--- Source text ---
Content starts
Angels 8, Red Sox 6, End 3rd -- For those wondering what the lockdown inning looks like, Wilson provides one, retiring the Red Sox 1-2-3 in the third with a pair of strikeouts to boot. He's not going to have a good night, one way or the other, but he's feeling a lot better than the Sox are right now.
Angels 8, Red Sox 6, Mid 3rd -- I've got nothing.
After opening up a 6-0 lead in the second, the Sox now trail 8-6.
The salient points are that Franklin Morales gave up a run on three singles, lost the strike zone, loaded the bases and walked in another. He could have been out of the inning right there, but Pedro Ciriaco fumbled a ground ball, and the frame was allowed to continue with Clayton Mortensen on the mound in his stead.
Mortensen didn't do any better. Another run walked in, and then three straight singles. Scoring two on the first, and one each on the second and third, the lead was not simply gone--it had changed hands.
There is low, and then there is this.
Red Sox 6, Angels 0, End 2nd -- La Luna! The flood gates open for the Sox in the second as the lineup pulls a conga line on the basepaths. Mauro Gomez got it started with one out, slapping a double past third and into left field. After a Mike Aviles strikeout left the Sox with just one out to spare, the real damage began. A ground ball from Scott Podsednik made its way through the infield, scoring Gomez, and Pedro Ciriaco followed it up with what is becoming a trademark of his: the infield hit. Jacoby Ellsbury lines a single into center to give the Sox their second run of the inning, but it's Pedroia who really cracks it open, catching a fastball over the middle of the plate and turning on it, launching a rocket into the Monster seats on a line to make it 6-0.
Red Sox 1, Angels 0, Mid 2nd -- Franklin Morales gives up a single and a double in the second inning. Usually that's enough to score a run, but Morales manages to squeeze a ground ball in between, leaving the leadoff runner erased and the Red Sox in possession of their lead.
Red Sox 1, Angels 0, End 1st -- A very quick two-out rally gets the Sox a run and the lead in the bottom of the first. After starting the game with a pair of ground balls, C.J. Wilson sees Dustin Pedroia hit one in the air and very deep to center, missing the homer by a bit, but not the wall. With Pedroia on second base, Adrian Gonzalez steps up out to break an 0-for-8 slump and does just that, singling into center on the second pitch he sees to bring the run home and give the Sox the lead.
Red Sox 0, Angels 0, Mid 1st -- Franklin Morales comes out throwing heat all the way, and while it takes him a few pitches, he gets through the first with nary an off-speed pitch. Mike Trout starts the game off with a strikeout, Pedro Ciriaco gloves a sharp hit ball from Torii Hunter for out number two, and while Howie Kendrick is able to pick up a single, Mark Trumbo ends the inning with an easy pop-up.
The Red Sox will try to dodge a sweep at the hands of the Angels Thursday night as they send Franklin Morales to the mound against C.J. Wilson. First pitch is at 7:10 p.m. EST with broadcasts on NESN, the MLB Network, and WEEI.
Content ends
--- Given records ---
Content starts
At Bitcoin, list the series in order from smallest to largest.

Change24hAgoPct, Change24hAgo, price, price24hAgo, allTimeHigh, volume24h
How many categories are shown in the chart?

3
Content ends
Content starts
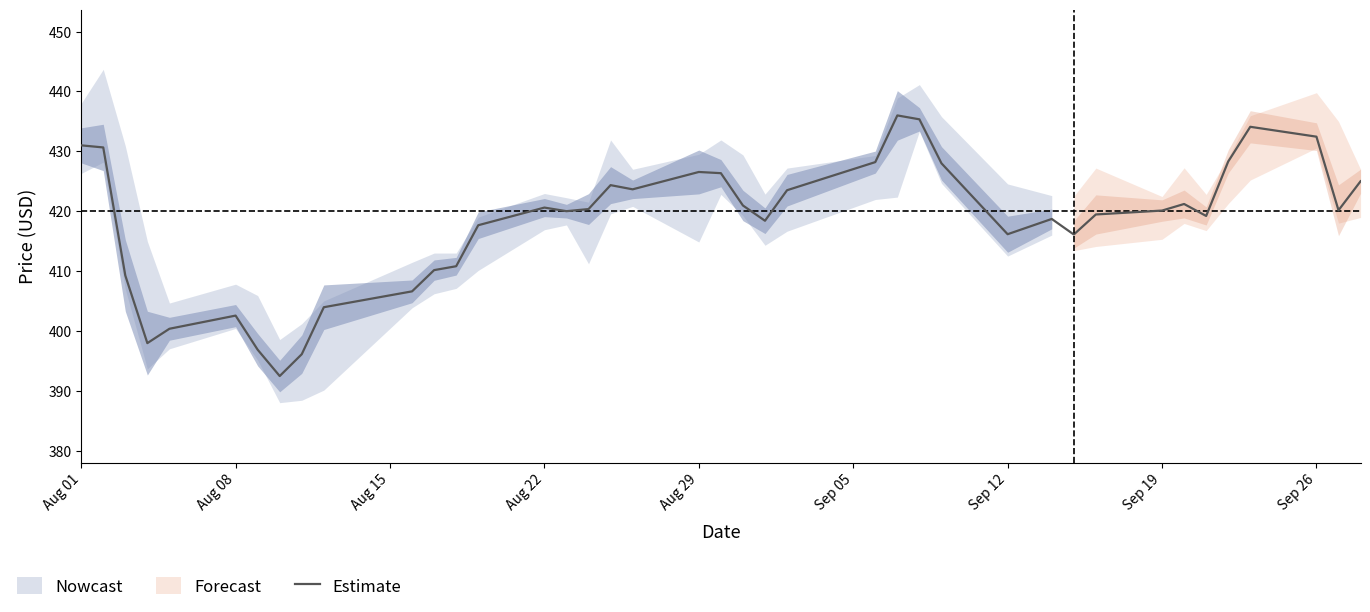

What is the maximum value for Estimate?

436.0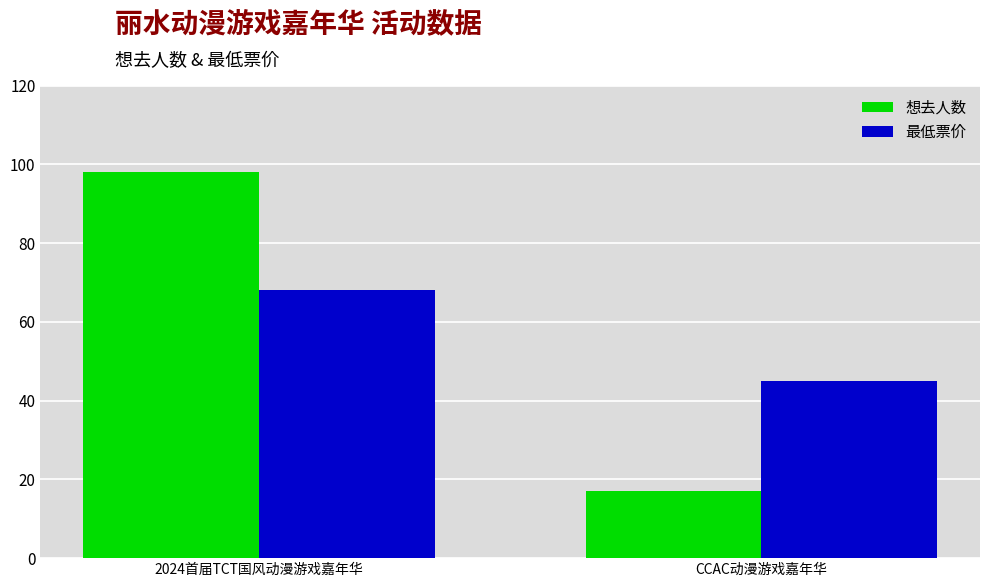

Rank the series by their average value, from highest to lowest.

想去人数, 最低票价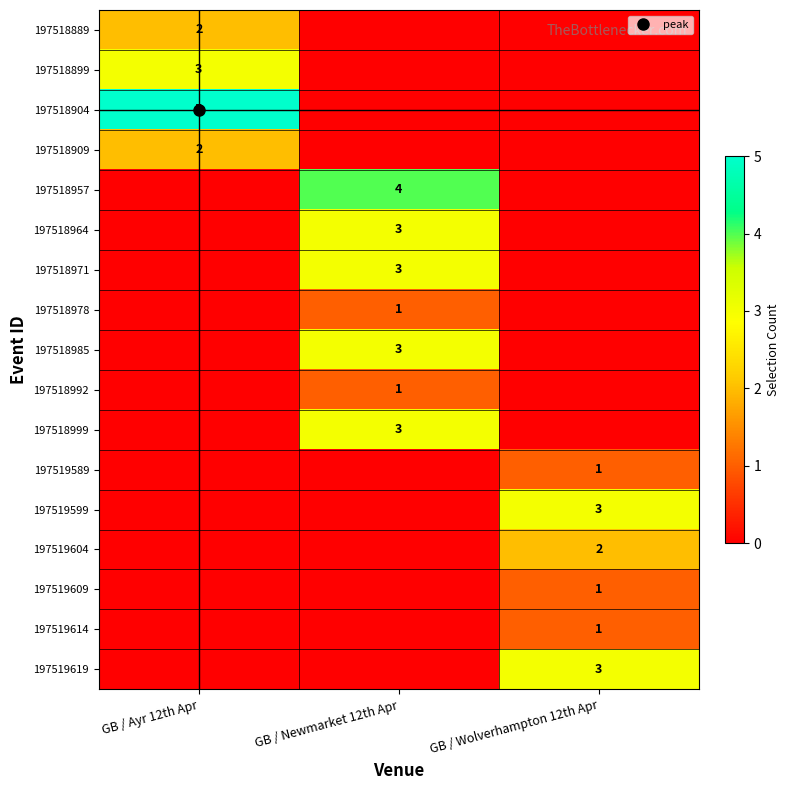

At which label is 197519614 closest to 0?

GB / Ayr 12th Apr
Content ends
Content starts
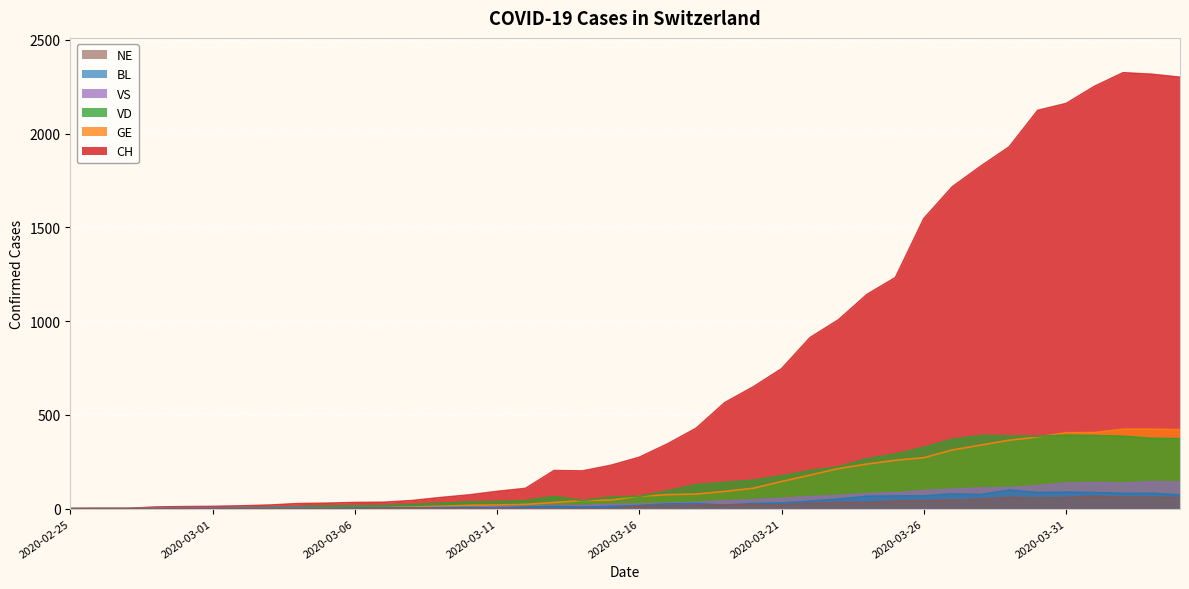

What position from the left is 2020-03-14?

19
Content ends
--- Work task ---
Please extract the passage of the Red Sox–Angels game blog between "Red Sox 0, Angels" and "Network, and WEEI.", inclusive.

--- Your solution ---
Red Sox 0, Angels 0, Mid 1st -- Franklin Morales comes out throwing heat all the way, and while it takes him a few pitches, he gets through the first with nary an off-speed pitch. Mike Trout starts the game off with a strikeout, Pedro Ciriaco gloves a sharp hit ball from Torii Hunter for out number two, and while Howie Kendrick is able to pick up a single, Mark Trumbo ends the inning with an easy pop-up.
The Red Sox will try to dodge a sweep at the hands of the Angels Thursday night as they send Franklin Morales to the mound against C.J. Wilson. First pitch is at 7:10 p.m. EST with broadcasts on NESN, the MLB Network, and WEEI.